Write out the lines starting with the line that contains "#### 🟩Rule Own_Vehicle (Own Vehicle)" and going on through the line that contains "#### 🟩Rule Needs_Update (Needs Update)", reproducing them exactly and including both of those lines.

Records from a collection
═══
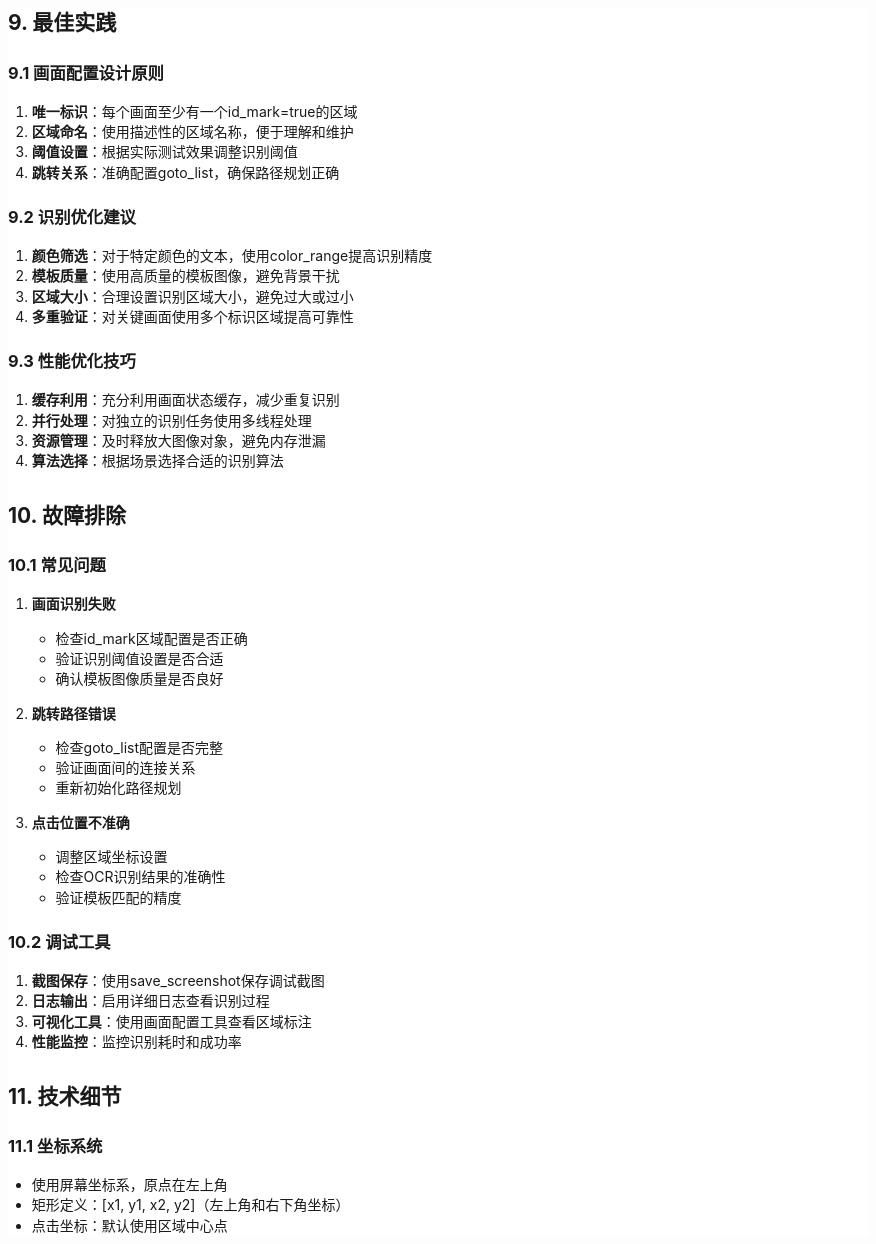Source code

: ## 9. 最佳实践

### 9.1 画面配置设计原则
1. **唯一标识**：每个画面至少有一个id_mark=true的区域
2. **区域命名**：使用描述性的区域名称，便于理解和维护
3. **阈值设置**：根据实际测试效果调整识别阈值
4. **跳转关系**：准确配置goto_list，确保路径规划正确

### 9.2 识别优化建议
1. **颜色筛选**：对于特定颜色的文本，使用color_range提高识别精度
2. **模板质量**：使用高质量的模板图像，避免背景干扰
3. **区域大小**：合理设置识别区域大小，避免过大或过小
4. **多重验证**：对关键画面使用多个标识区域提高可靠性

### 9.3 性能优化技巧
1. **缓存利用**：充分利用画面状态缓存，减少重复识别
2. **并行处理**：对独立的识别任务使用多线程处理
3. **资源管理**：及时释放大图像对象，避免内存泄漏
4. **算法选择**：根据场景选择合适的识别算法

## 10. 故障排除

### 10.1 常见问题
1. **画面识别失败**
   - 检查id_mark区域配置是否正确
   - 验证识别阈值设置是否合适
   - 确认模板图像质量是否良好

2. **跳转路径错误**
   - 检查goto_list配置是否完整
   - 验证画面间的连接关系
   - 重新初始化路径规划

3. **点击位置不准确**
   - 调整区域坐标设置
   - 检查OCR识别结果的准确性
   - 验证模板匹配的精度

### 10.2 调试工具
1. **截图保存**：使用save_screenshot保存调试截图
2. **日志输出**：启用详细日志查看识别过程
3. **可视化工具**：使用画面配置工具查看区域标注
4. **性能监控**：监控识别耗时和成功率

## 11. 技术细节

### 11.1 坐标系统
- 使用屏幕坐标系，原点在左上角
- 矩形定义：[x1, y1, x2, y2]（左上角和右下角坐标）
- 点击坐标：默认使用区域中心点

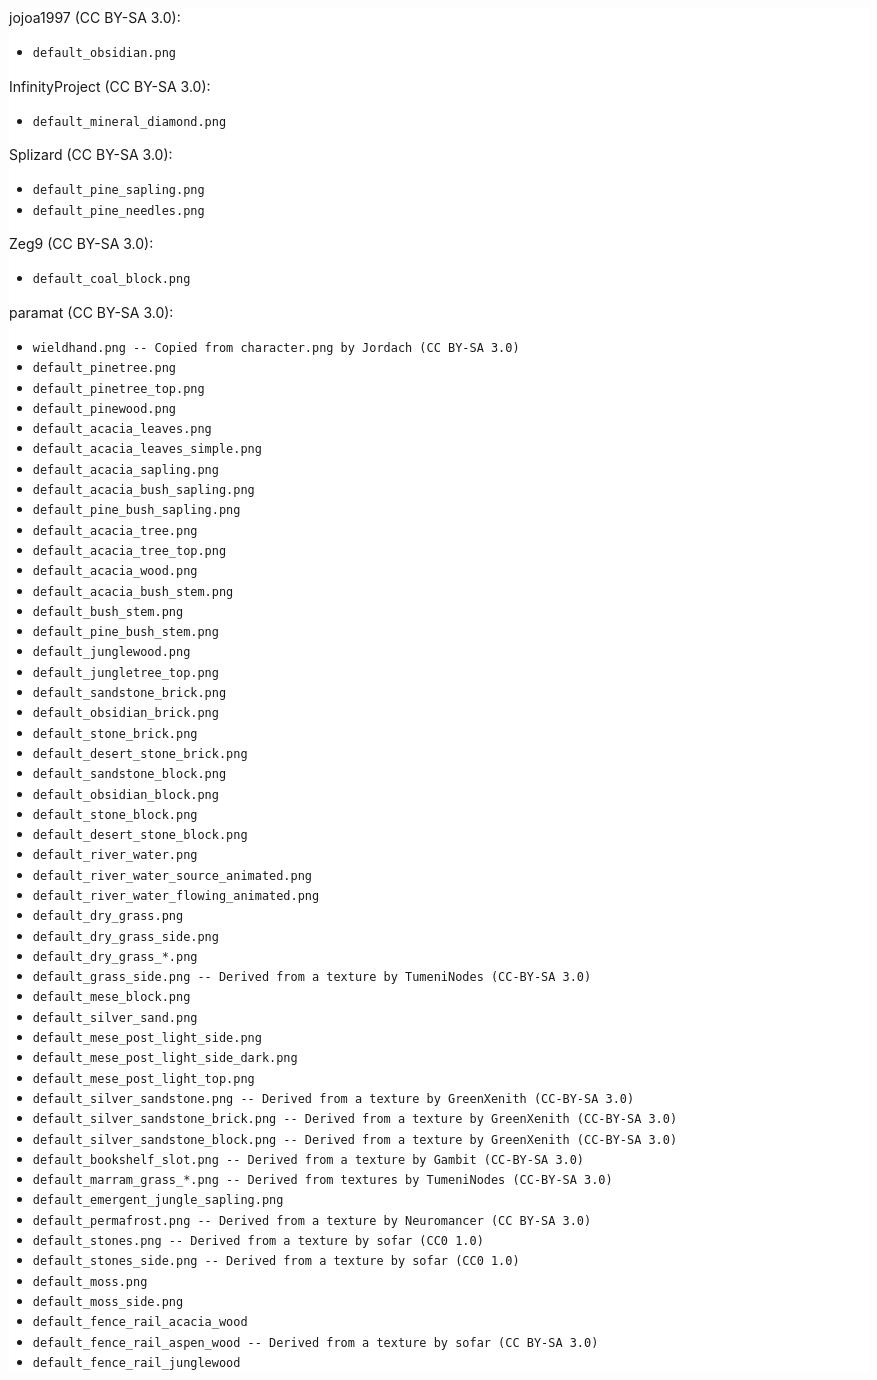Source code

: jojoa1997 (CC BY-SA 3.0):
- `default_obsidian.png`

InfinityProject (CC BY-SA 3.0):
- `default_mineral_diamond.png`

Splizard (CC BY-SA 3.0):
- `default_pine_sapling.png`
- `default_pine_needles.png`

Zeg9 (CC BY-SA 3.0):
- `default_coal_block.png`

paramat (CC BY-SA 3.0):
- `wieldhand.png -- Copied from character.png by Jordach (CC BY-SA 3.0)`
- `default_pinetree.png`
- `default_pinetree_top.png`
- `default_pinewood.png`
- `default_acacia_leaves.png`
- `default_acacia_leaves_simple.png`
- `default_acacia_sapling.png`
- `default_acacia_bush_sapling.png`
- `default_pine_bush_sapling.png`
- `default_acacia_tree.png`
- `default_acacia_tree_top.png`
- `default_acacia_wood.png`
- `default_acacia_bush_stem.png`
- `default_bush_stem.png`
- `default_pine_bush_stem.png`
- `default_junglewood.png`
- `default_jungletree_top.png`
- `default_sandstone_brick.png`
- `default_obsidian_brick.png`
- `default_stone_brick.png`
- `default_desert_stone_brick.png`
- `default_sandstone_block.png`
- `default_obsidian_block.png`
- `default_stone_block.png`
- `default_desert_stone_block.png`
- `default_river_water.png`
- `default_river_water_source_animated.png`
- `default_river_water_flowing_animated.png`
- `default_dry_grass.png`
- `default_dry_grass_side.png`
- `default_dry_grass_*.png`
- `default_grass_side.png -- Derived from a texture by TumeniNodes (CC-BY-SA 3.0)`
- `default_mese_block.png`
- `default_silver_sand.png`
- `default_mese_post_light_side.png`
- `default_mese_post_light_side_dark.png`
- `default_mese_post_light_top.png`
- `default_silver_sandstone.png -- Derived from a texture by GreenXenith (CC-BY-SA 3.0)`
- `default_silver_sandstone_brick.png -- Derived from a texture by GreenXenith (CC-BY-SA 3.0)`
- `default_silver_sandstone_block.png -- Derived from a texture by GreenXenith (CC-BY-SA 3.0)`
- `default_bookshelf_slot.png -- Derived from a texture by Gambit (CC-BY-SA 3.0)`
- `default_marram_grass_*.png -- Derived from textures by TumeniNodes (CC-BY-SA 3.0)`
- `default_emergent_jungle_sapling.png`
- `default_permafrost.png -- Derived from a texture by Neuromancer (CC BY-SA 3.0)`
- `default_stones.png -- Derived from a texture by sofar (CC0 1.0)`
- `default_stones_side.png -- Derived from a texture by sofar (CC0 1.0)`
- `default_moss.png`
- `default_moss_side.png`
- `default_fence_rail_acacia_wood`
- `default_fence_rail_aspen_wood -- Derived from a texture by sofar (CC BY-SA 3.0)`
- `default_fence_rail_junglewood`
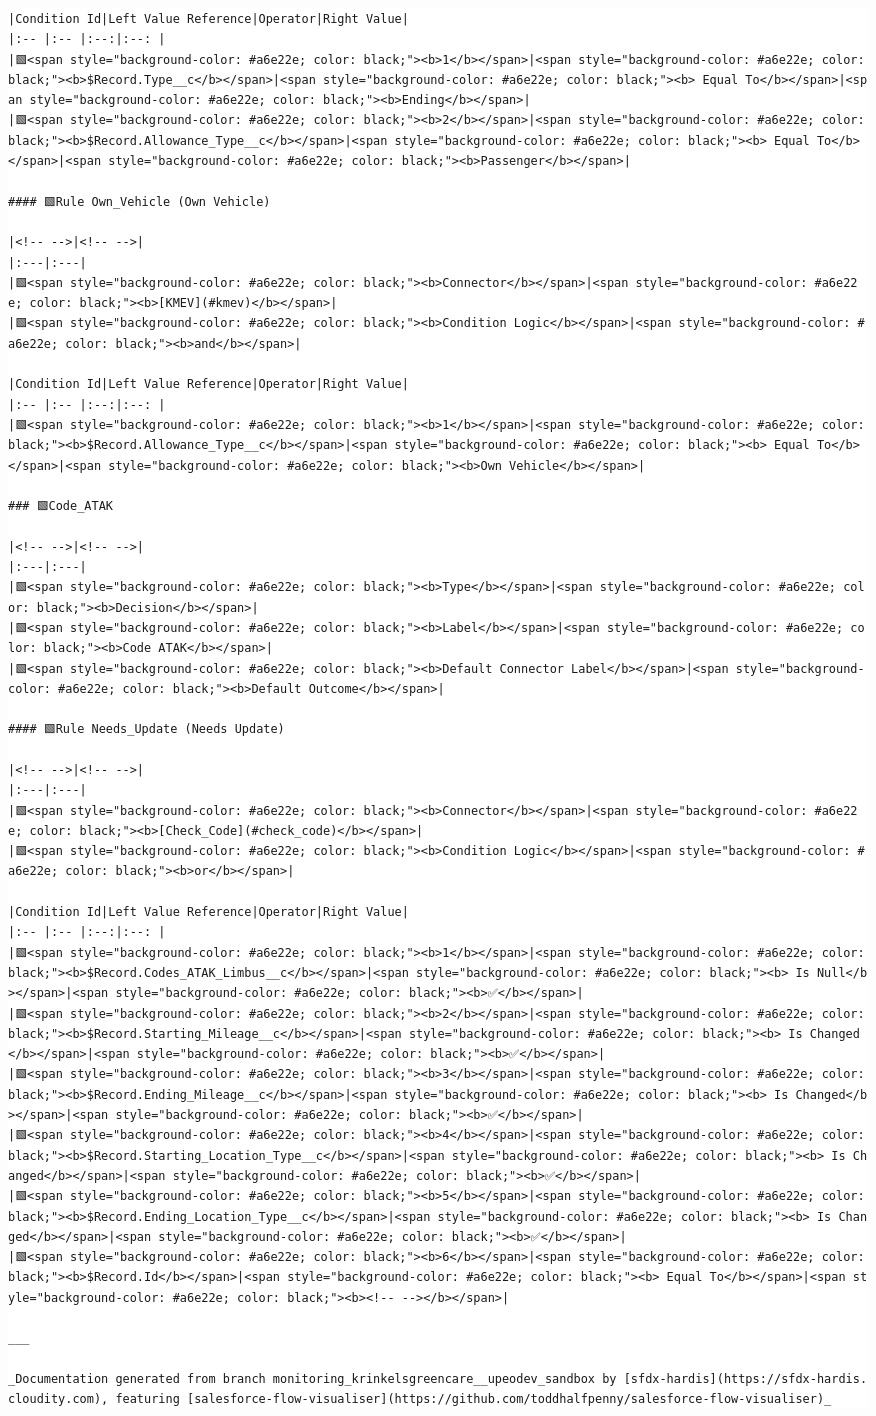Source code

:     |Condition Id|Left Value Reference|Operator|Right Value|
    |:-- |:-- |:--:|:--: |
    |🟩<span style="background-color: #a6e22e; color: black;"><b>1</b></span>|<span style="background-color: #a6e22e; color: black;"><b>$Record.Type__c</b></span>|<span style="background-color: #a6e22e; color: black;"><b> Equal To</b></span>|<span style="background-color: #a6e22e; color: black;"><b>Ending</b></span>|
    |🟩<span style="background-color: #a6e22e; color: black;"><b>2</b></span>|<span style="background-color: #a6e22e; color: black;"><b>$Record.Allowance_Type__c</b></span>|<span style="background-color: #a6e22e; color: black;"><b> Equal To</b></span>|<span style="background-color: #a6e22e; color: black;"><b>Passenger</b></span>|
    
    #### 🟩Rule Own_Vehicle (Own Vehicle)
    
    |<!-- -->|<!-- -->|
    |:---|:---|
    |🟩<span style="background-color: #a6e22e; color: black;"><b>Connector</b></span>|<span style="background-color: #a6e22e; color: black;"><b>[KMEV](#kmev)</b></span>|
    |🟩<span style="background-color: #a6e22e; color: black;"><b>Condition Logic</b></span>|<span style="background-color: #a6e22e; color: black;"><b>and</b></span>|
    
    |Condition Id|Left Value Reference|Operator|Right Value|
    |:-- |:-- |:--:|:--: |
    |🟩<span style="background-color: #a6e22e; color: black;"><b>1</b></span>|<span style="background-color: #a6e22e; color: black;"><b>$Record.Allowance_Type__c</b></span>|<span style="background-color: #a6e22e; color: black;"><b> Equal To</b></span>|<span style="background-color: #a6e22e; color: black;"><b>Own Vehicle</b></span>|
    
    ### 🟩Code_ATAK
    
    |<!-- -->|<!-- -->|
    |:---|:---|
    |🟩<span style="background-color: #a6e22e; color: black;"><b>Type</b></span>|<span style="background-color: #a6e22e; color: black;"><b>Decision</b></span>|
    |🟩<span style="background-color: #a6e22e; color: black;"><b>Label</b></span>|<span style="background-color: #a6e22e; color: black;"><b>Code ATAK</b></span>|
    |🟩<span style="background-color: #a6e22e; color: black;"><b>Default Connector Label</b></span>|<span style="background-color: #a6e22e; color: black;"><b>Default Outcome</b></span>|
    
    #### 🟩Rule Needs_Update (Needs Update)
    
    |<!-- -->|<!-- -->|
    |:---|:---|
    |🟩<span style="background-color: #a6e22e; color: black;"><b>Connector</b></span>|<span style="background-color: #a6e22e; color: black;"><b>[Check_Code](#check_code)</b></span>|
    |🟩<span style="background-color: #a6e22e; color: black;"><b>Condition Logic</b></span>|<span style="background-color: #a6e22e; color: black;"><b>or</b></span>|
    
    |Condition Id|Left Value Reference|Operator|Right Value|
    |:-- |:-- |:--:|:--: |
    |🟩<span style="background-color: #a6e22e; color: black;"><b>1</b></span>|<span style="background-color: #a6e22e; color: black;"><b>$Record.Codes_ATAK_Limbus__c</b></span>|<span style="background-color: #a6e22e; color: black;"><b> Is Null</b></span>|<span style="background-color: #a6e22e; color: black;"><b>✅</b></span>|
    |🟩<span style="background-color: #a6e22e; color: black;"><b>2</b></span>|<span style="background-color: #a6e22e; color: black;"><b>$Record.Starting_Mileage__c</b></span>|<span style="background-color: #a6e22e; color: black;"><b> Is Changed</b></span>|<span style="background-color: #a6e22e; color: black;"><b>✅</b></span>|
    |🟩<span style="background-color: #a6e22e; color: black;"><b>3</b></span>|<span style="background-color: #a6e22e; color: black;"><b>$Record.Ending_Mileage__c</b></span>|<span style="background-color: #a6e22e; color: black;"><b> Is Changed</b></span>|<span style="background-color: #a6e22e; color: black;"><b>✅</b></span>|
    |🟩<span style="background-color: #a6e22e; color: black;"><b>4</b></span>|<span style="background-color: #a6e22e; color: black;"><b>$Record.Starting_Location_Type__c</b></span>|<span style="background-color: #a6e22e; color: black;"><b> Is Changed</b></span>|<span style="background-color: #a6e22e; color: black;"><b>✅</b></span>|
    |🟩<span style="background-color: #a6e22e; color: black;"><b>5</b></span>|<span style="background-color: #a6e22e; color: black;"><b>$Record.Ending_Location_Type__c</b></span>|<span style="background-color: #a6e22e; color: black;"><b> Is Changed</b></span>|<span style="background-color: #a6e22e; color: black;"><b>✅</b></span>|
    |🟩<span style="background-color: #a6e22e; color: black;"><b>6</b></span>|<span style="background-color: #a6e22e; color: black;"><b>$Record.Id</b></span>|<span style="background-color: #a6e22e; color: black;"><b> Equal To</b></span>|<span style="background-color: #a6e22e; color: black;"><b><!-- --></b></span>|
    
    ___
    
    _Documentation generated from branch monitoring_krinkelsgreencare__upeodev_sandbox by [sfdx-hardis](https://sfdx-hardis.cloudity.com), featuring [salesforce-flow-visualiser](https://github.com/toddhalfpenny/salesforce-flow-visualiser)_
═══
ANSWER
    #### 🟩Rule Own_Vehicle (Own Vehicle)
    
    |<!-- -->|<!-- -->|
    |:---|:---|
    |🟩<span style="background-color: #a6e22e; color: black;"><b>Connector</b></span>|<span style="background-color: #a6e22e; color: black;"><b>[KMEV](#kmev)</b></span>|
    |🟩<span style="background-color: #a6e22e; color: black;"><b>Condition Logic</b></span>|<span style="background-color: #a6e22e; color: black;"><b>and</b></span>|
    
    |Condition Id|Left Value Reference|Operator|Right Value|
    |:-- |:-- |:--:|:--: |
    |🟩<span style="background-color: #a6e22e; color: black;"><b>1</b></span>|<span style="background-color: #a6e22e; color: black;"><b>$Record.Allowance_Type__c</b></span>|<span style="background-color: #a6e22e; color: black;"><b> Equal To</b></span>|<span style="background-color: #a6e22e; color: black;"><b>Own Vehicle</b></span>|
    
    ### 🟩Code_ATAK
    
    |<!-- -->|<!-- -->|
    |:---|:---|
    |🟩<span style="background-color: #a6e22e; color: black;"><b>Type</b></span>|<span style="background-color: #a6e22e; color: black;"><b>Decision</b></span>|
    |🟩<span style="background-color: #a6e22e; color: black;"><b>Label</b></span>|<span style="background-color: #a6e22e; color: black;"><b>Code ATAK</b></span>|
    |🟩<span style="background-color: #a6e22e; color: black;"><b>Default Connector Label</b></span>|<span style="background-color: #a6e22e; color: black;"><b>Default Outcome</b></span>|
    
    #### 🟩Rule Needs_Update (Needs Update)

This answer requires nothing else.